Since then, he has tried to ignore the hype and has gone about doing what he did six years ago when he led LSU to the BCS title: recruiting top prospects, coaching them up, trying to turn them into good players, students and citizens.

“The rest of it really doesn’t affect that,” Saban insisted.

In keeping with the tenor of the week, Brown was much more chit-chatty and loose than his counterpart during his portion of a coaches news conference sandwiched around the photo session.

Brown described growing up in a small town in Tennessee and being as big a Bryant fan as anyone could be.

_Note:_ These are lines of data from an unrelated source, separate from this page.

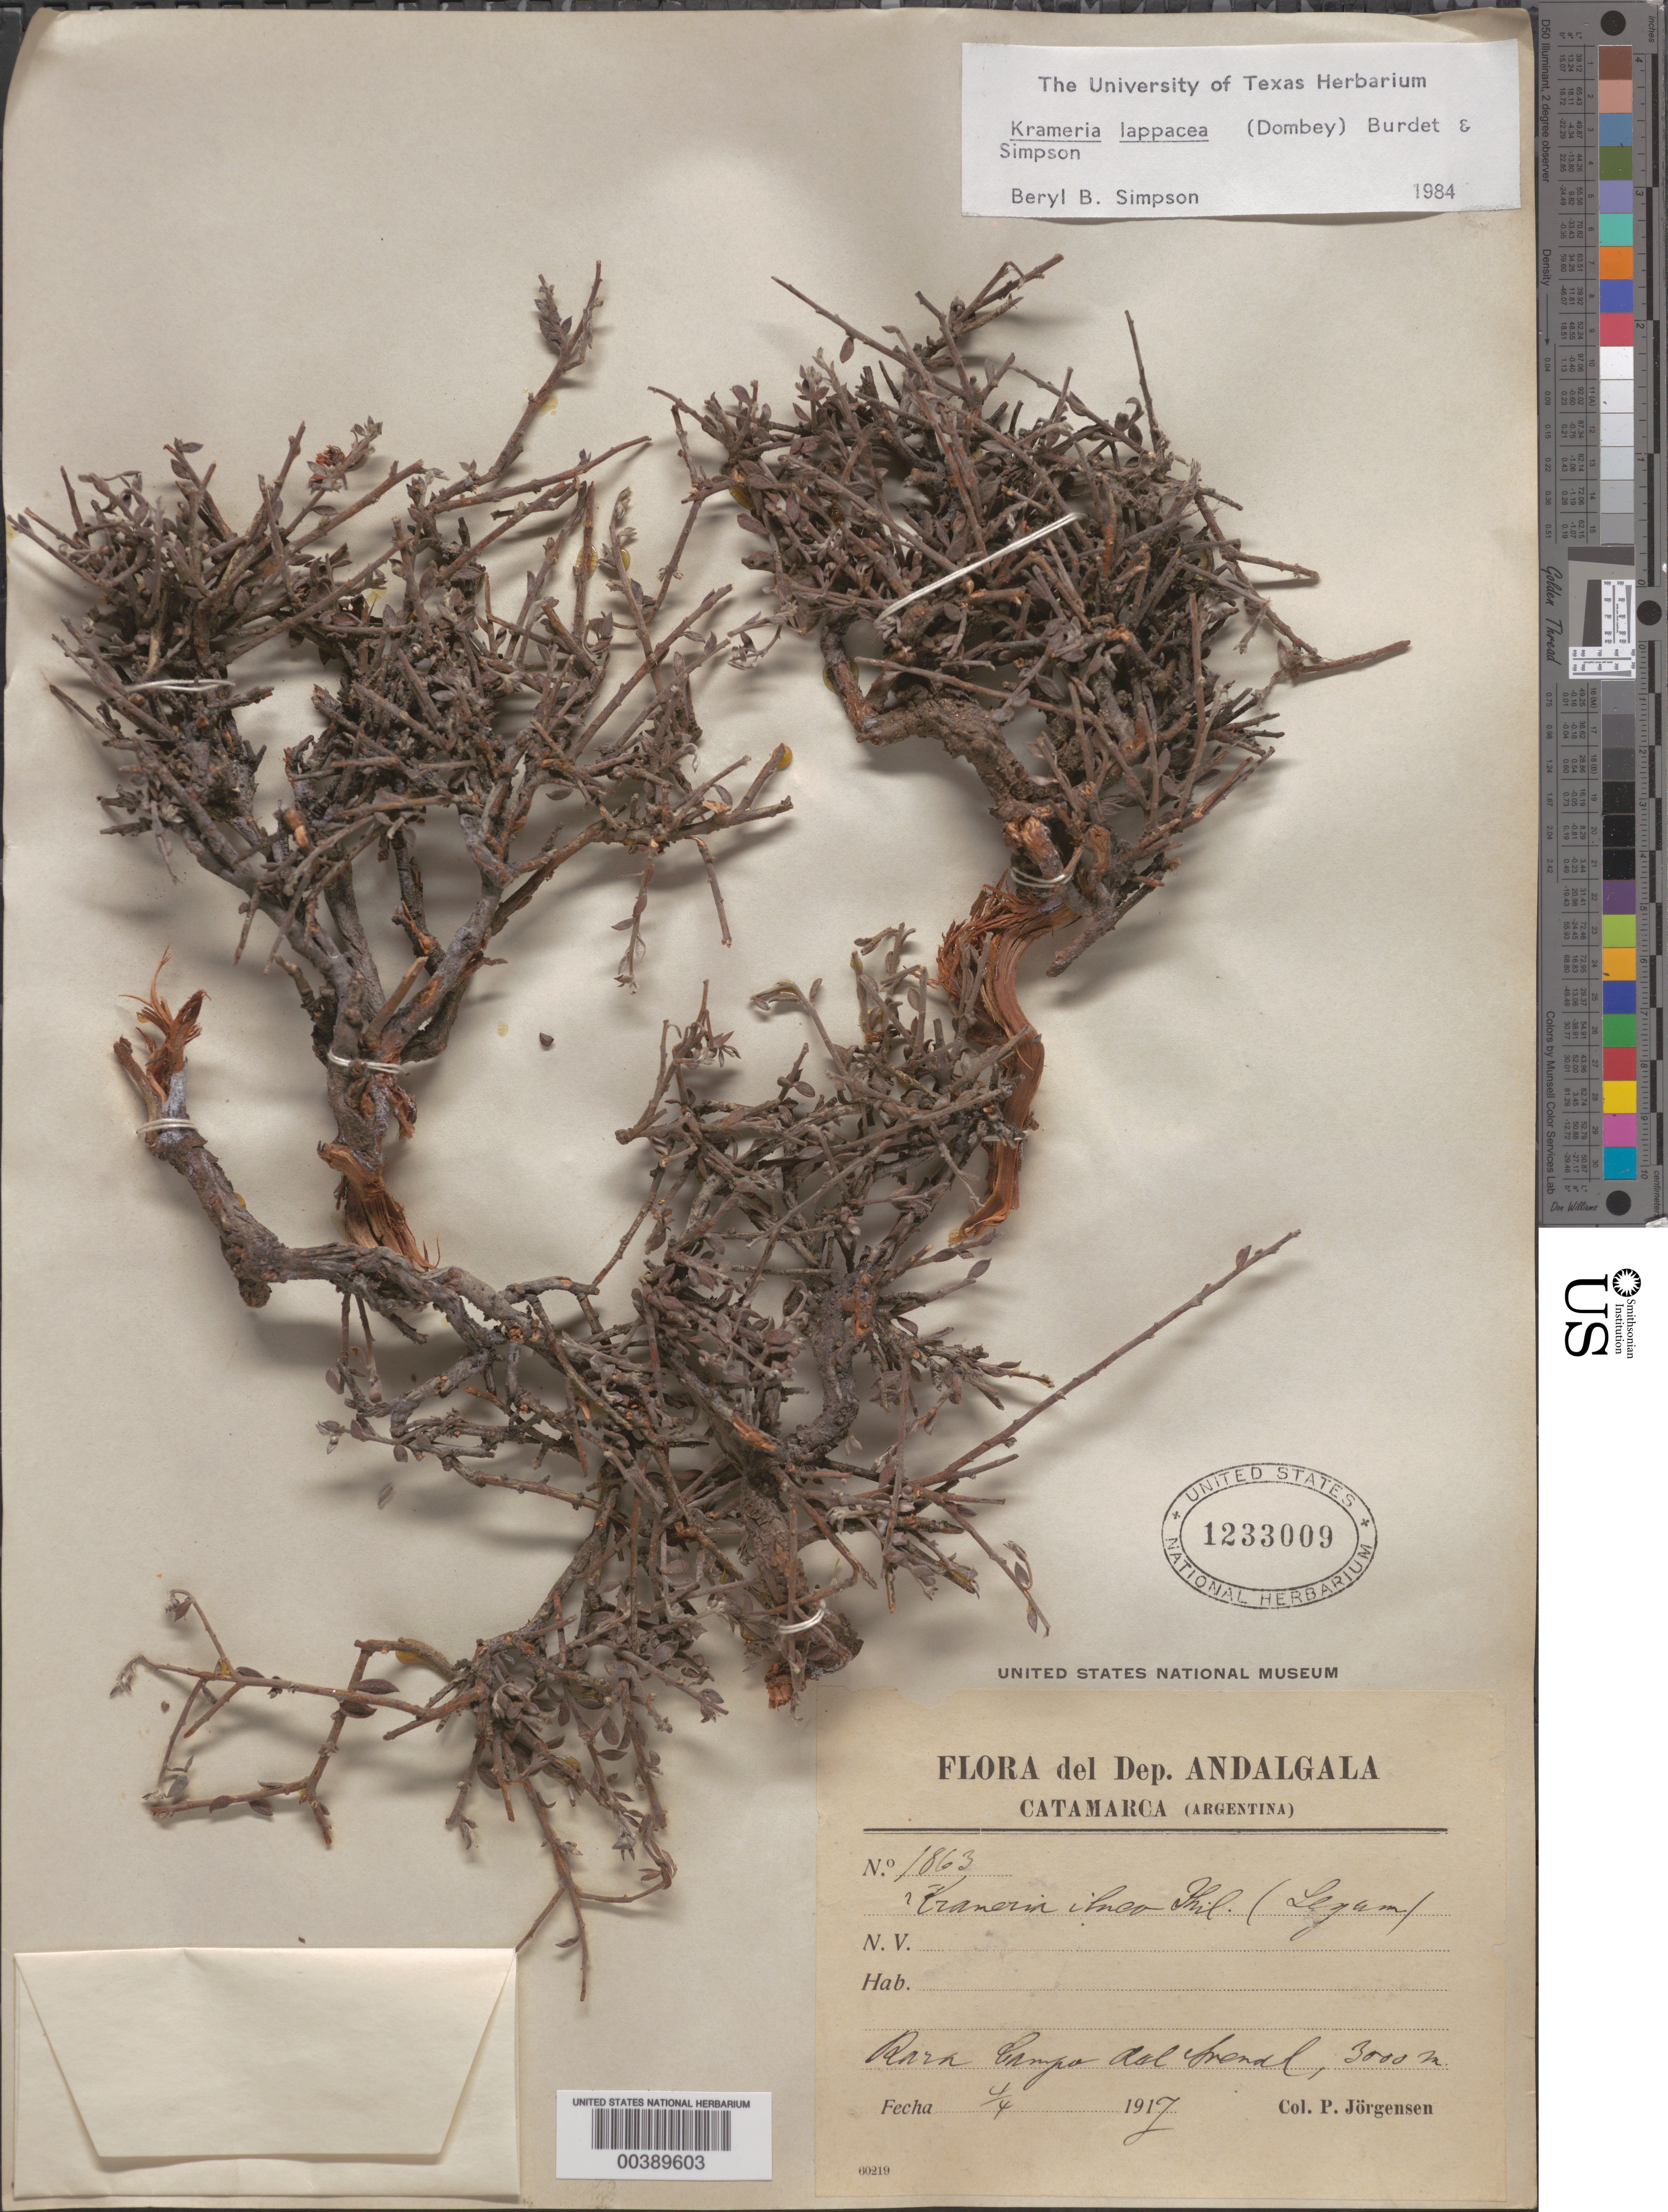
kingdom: Plantae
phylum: Tracheophyta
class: Magnoliopsida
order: Zygophyllales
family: Krameriaceae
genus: Krameria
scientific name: Krameria lappacea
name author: (Dombey) Burdet & B.B. Simpson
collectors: P. Jorgensen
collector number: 1863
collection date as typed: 04 Apr 1917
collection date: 1917-04-04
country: Argentina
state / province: Catamarca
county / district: Andalgalá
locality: Rara Campo del Brendl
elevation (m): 3000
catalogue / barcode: US 1233009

Now, he’s at Texas. Once derisively known as “Coach February” – the guy who could recruit all the talent in February but never cash in on it come January – Brown has won seven of his last eight bowl games, led the Longhorns to one national title and can easily be mentioned in the same breath as their legendary coach, Darrell Royal.

Royal, 85, and the Bear, who died in 1983, were good friends – in fact, Royal showed Bryant how to run the wishbone – though the two rarely met on opposite sidelines. Texas is 7-0-1 against Alabama, with the last meeting a 14-12 win in the 1982 Cotton Bowl, five years after Royal had retired with 184 wins.

“Coach Royal is still alive and has things named after him,” Brown said. “I think Coach Bryant still walks the halls at Tuscaloosa, and he has things named after him. But everyone that sees that ‘A’ and sees the Longhorn knows the programs, and that’s what makes this game so special.”

Brown continued with a theme he’s been building on all month – that the two best teams are meeting at the Rose Bowl and a true national champion will come out of the game.